Questo saluto ebraico, che in italiano abbiamo tradotto semplicisticamente con “pace”, esprime molto di più. Augura che la vita si dipani ogni giorno in tutto il suo splendore, che dentro e fuori diffonda generosamente armonia e nutra relazioni accoglienti.
«Shalom!» è il saluto che ricorre sulle labbra di un uomo che è stato tradito, lasciato solo da coloro che chiamava “amici”; che è stato deriso, calunniato e condannato a morte per aver osato parlare di Dio come il papà che attende e abbraccia con tenerezza il figlio ribelle quando torna a casa, come il pastore che cerca con dedizione la pecora smarrita e come la casalinga che nella sua umile abitazione accende la lucerna e setaccia ostinatamente la terra battuta del pavimento per cercare la moneta che aveva perso. Non era di grande valore, ma quando la trova chiama amiche e vicine per far festa. Un Dio così non incute più paura.
Gesù di Nazaret, il rabbino ebreo che ha apprezzato le donne allo stesso modo degli uomini e ha prestato attenzione a ogni richiesta di aiuto senza distinguere tra lebbrosi, capi dei farisei, prostitute e militari romani, era libero dalla paura e da essa liberava coloro che incontrava, che fossero del suo popolo o di popoli stranieri e ostili. Flagellato e torturato, osa perdonare chi gli infligge la morte atroce riservata nell’Impero Romano a criminali, omicidi e attentatori politici: la crocifissione.
Chi libera dalla paura e vive senza violenza diventa una minaccia da crocifiggere, ma non rimane nella tomba, e a coloro che lo hanno tradito e abbandonato augura con insistenza: «Shalom!».
La brutale aggressione dell’Ucraina da parte della Federazione Russa, come ogni altra violenza distruttiva in tante altre parti del mondo, tenta di soffocare lo shalom: «In guerra si perde molto di più delle risorse naturali – nota Antonietta Potente –; si perde la vita. Si perdono i fiori, gli alberi; si perdono gli sguardi amichevoli, si perde bellezza e quel piacere che solo la quotidianità sa regalare. I profumi di un luogo, le risate, il piacere di imparare, il piacere di festeggiare, di pregare non per paura ma per grazia».
Il dramma della guerra affiora in queste pagine anche con lo spettro della fame, che incombe su popoli che importano cibo ed energia dalla Federazione Russa e dall’Ucraina; ma ciò che le pervade è anzitutto la “gratuità”, quella umana e, ancor più, quella smisurata della Terra, che si rigenera in modo sorprendente, anche dopo distruzioni letali durature.

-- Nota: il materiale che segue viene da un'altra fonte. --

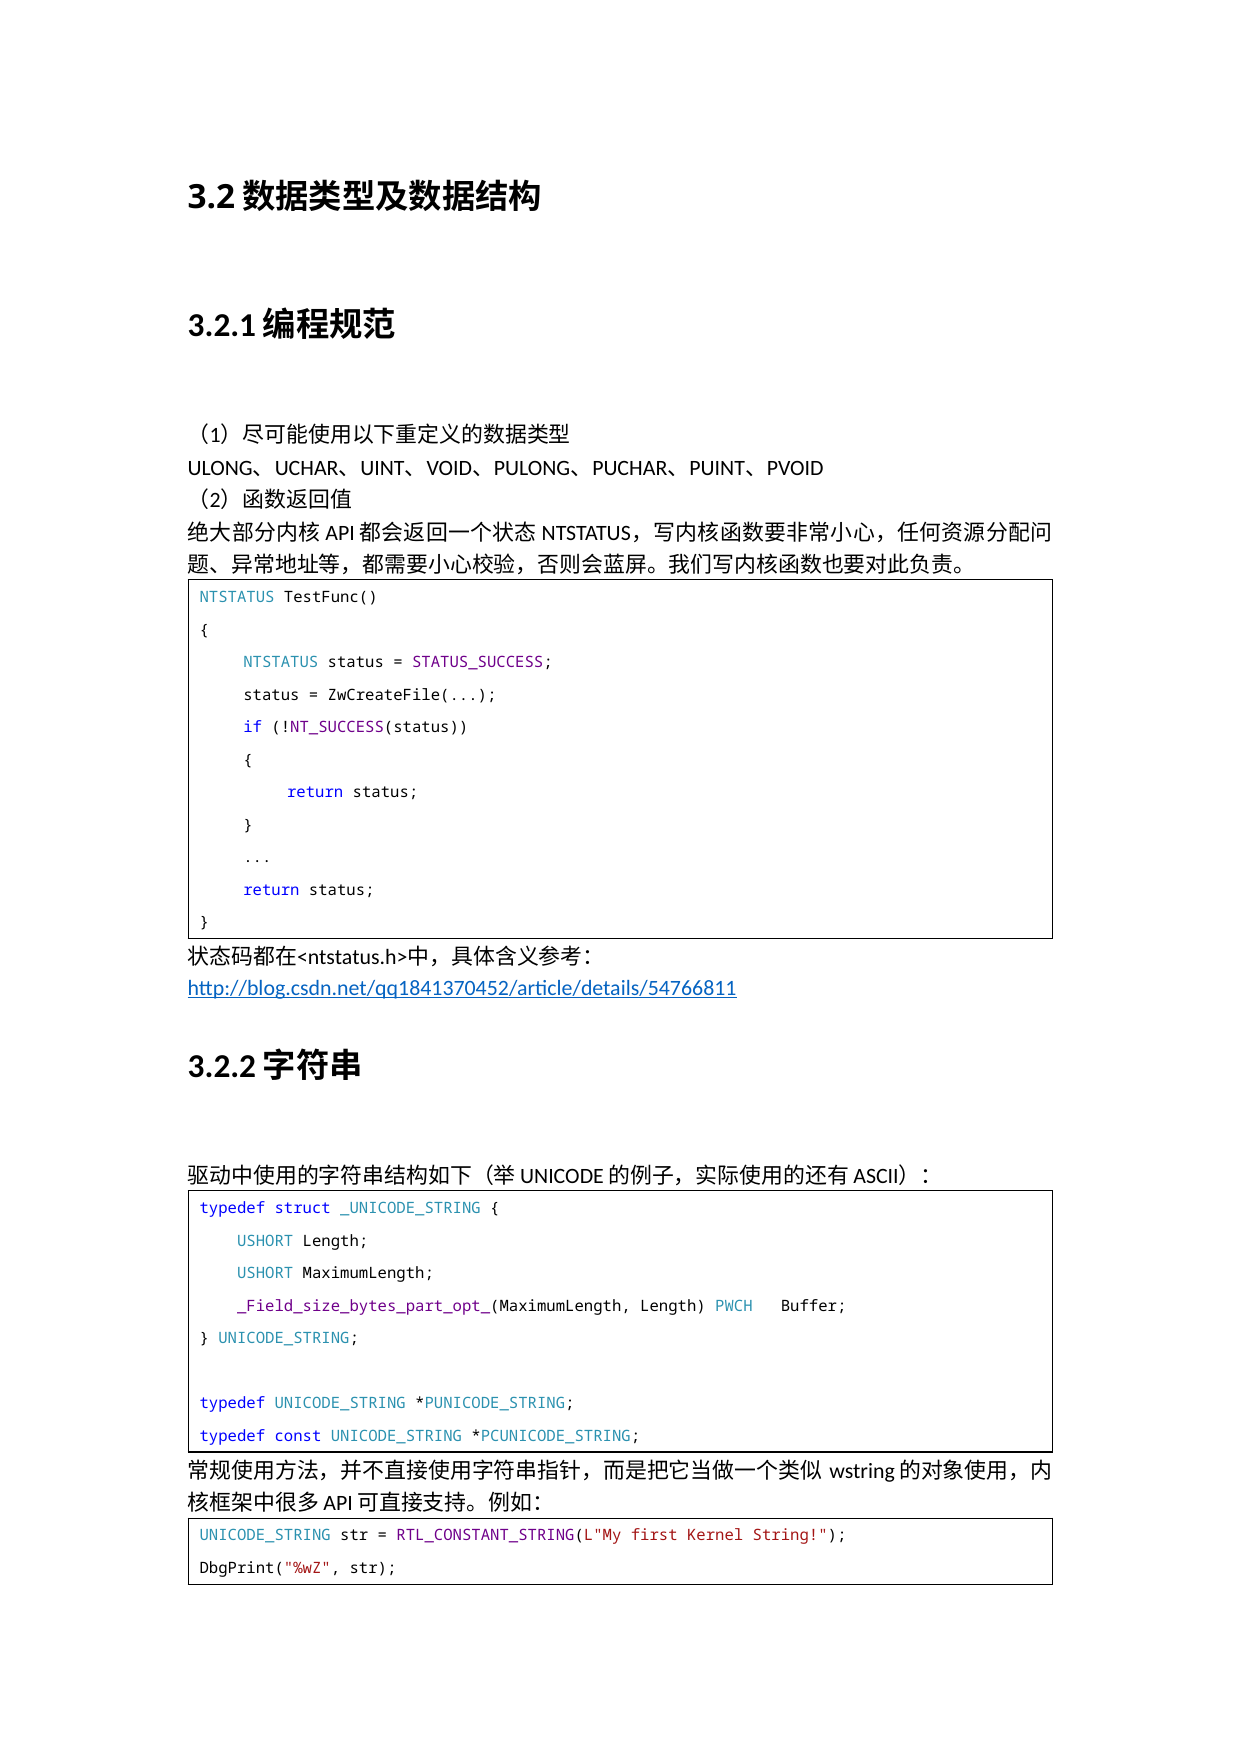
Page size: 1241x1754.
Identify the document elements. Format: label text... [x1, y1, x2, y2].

table_header typedef struct _UNICODE_STRING { USHORT Length; USHORT MaximumLength; _Field_size_bytes_part_opt_(MaximumLength, Length) PWCH Buffer; } UNICODE_STRING; typedef UNICODE_STRING *PUNICODE_STRING; typedef const UNICODE_STRING *PCUNICODE_STRING; [189, 1191, 1052, 1451]
text （1）尽可能使用以下重定义的数据类型 [187, 417, 1053, 449]
subtitle 3.2数据类型及数据结构 [187, 162, 1053, 227]
table_header UNICODE_STRING str = RTL_CONSTANT_STRING(L"My first Kernel String!"); DbgPrint("%wZ", str); [189, 1519, 1052, 1583]
text （2）函数返回值 [187, 482, 1053, 514]
text 绝大部分内核API都会返回一个状态NTSTATUS，写内核函数要非常小心，任何资源分配问题、异常地址等，都需要小心校验，否则会蓝屏。我们写内核函数也要对此负责。 [187, 514, 1053, 579]
text 驱动中使用的字符串结构如下（举UNICODE的例子，实际使用的还有ASCII）： [187, 1158, 1053, 1190]
table_header NTSTATUS TestFunc() { NTSTATUS status = STATUS_SUCCESS; status = ZwCreateFile(...); if (!NT_SUCCESS(status)) { return status; } ... return status; } [189, 580, 1052, 938]
subtitle 3.2.2字符串 [187, 1031, 1053, 1096]
subtitle 3.2.1编程规范 [187, 289, 1053, 354]
text 常规使用方法，并不直接使用字符串指针，而是把它当做一个类似wstring的对象使用，内核框架中很多API可直接支持。例如： [187, 1452, 1053, 1517]
text http://blog.csdn.net/qq1841370452/article/details/54766811 [187, 971, 1053, 1004]
text 状态码都在<ntstatus.h>中，具体含义参考： [187, 939, 1053, 971]
text ULONG、UCHAR、UINT、VOID、PULONG、PUCHAR、PUINT、PVOID [187, 449, 1053, 482]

Il 26 aprile 1986 un reattore della centrale nucleare di Chernobyl esplode: la contaminazione radioattiva è 500 volte più potente di quella che distrusse nella Seconda guerra mondiale la città giapponese di Hiroshima. Il bilancio è nefasto: 30.000 morti, mezzo milione di persone sfollate e cinque milioni a rischio di tumore, e migliaia di malformazioni neonatali a causa della radioattività che contamina acqua, flora e fauna. Le foreste diventano secche e rosse, ma dopo 35 anni, nella zona vietata attorno a quel reattore che ancora brucia i vegetali hanno ripreso vita. Le radiazioni alterano in modo letale il Dna degli animali ma non quello delle piante. Così è nata la terza riserva naturale più grande d’Europa.
Le potenzialità rigenerative delle piante sono una sorpresa da contemplare: lontano da luoghi inquinati, erbe, frutti e bacche selvatiche possono diventare cibo gratuito e prezioso quando guerre e carestie prospettano all’umanità lo spettro della fame.
Anche loro sono espressione del divino shalom!